Kau yang terlalu ambisius, melakukan semuanya hanya untuk membuktikan bahwa harapan yang orang tuamu gantungkan padamu bisa kau jawab. Kau melakukannya hampir seumur hidupmu. Dan ketika orang tuamu tiada, kau merasa bahwa kau perlu melakukannya lagi. Karena mereka tak akan melihatmu. Mereka tak akan mengelus kepalamu saat kau berhasil meraih hasil terbaik dari jerih payahmu.


“Apa menurutmu aku terlihat menyedihkan?” Tambahmu.


“Untuk sekarang, 'ya'.” Shinsuke serta merta menjawab pertanyaanmu tanpa keraguan. “Kau berpikir bahwa yang kau lakukan selama ini tidak berguna 'kan?”


Tatapannya serasa mengintimidasi hingga kau memilih untuk menghindarinya. Tapi anehnya, kau masih bisa merasakan ada kelembutan dari setiap kata yang keluar dari bibirnya.


“Hasil hanyalah bonus. Yang paling penting adalah proses yang sudah kau lalui sejauh ini. Tidak ada yang percuma dari setiap hal yang kau lalui,” ujarnya. “Ditambah, akan selalu ada orang yang melihatmu dan apa yang kau lakukan. Jadi, lakukan hal yang menurutmu terbaik bagi dirimu sendiri.”

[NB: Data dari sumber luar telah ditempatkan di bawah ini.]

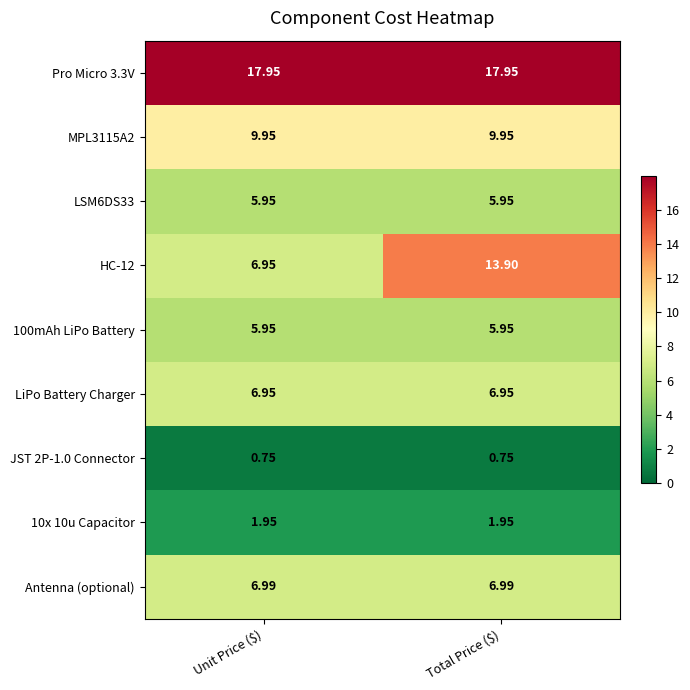

At which category is the sum across all series the highest?

Total Price ($)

Shinsuke berhenti di sana ketika melihatmu tak lagi merespon. Hingga kemudian dia meninggalkanmu setelah merasa bahwa sudah waktunya dia pergi. Ke tempat yang tidak ingin kau kunjungi sampai saat ini.


Entah dengan hari esok.


“Besokー,”


Shinsuke menoleh saat kau mencoba menghentikan langkahnya dengan kalimat yang bahkan masih ragu untuk kau selesaikan.


“Ya?” Di sedikit memiringkan kepala peraknya, siap mendengarkan apa yang akan kau lontarkan selanjutnya.


“Besok, apakah kau akan kemari lagi?”


“Bukankah itu rutinitasku?”


“Dengan seragam yang kau perlihatkan beberapa waktu lalu.”


Kau melihat bagaimana ujung bibirnya tertarik mengulas sebuah senyum tipis. “Tentu,” ucapnya.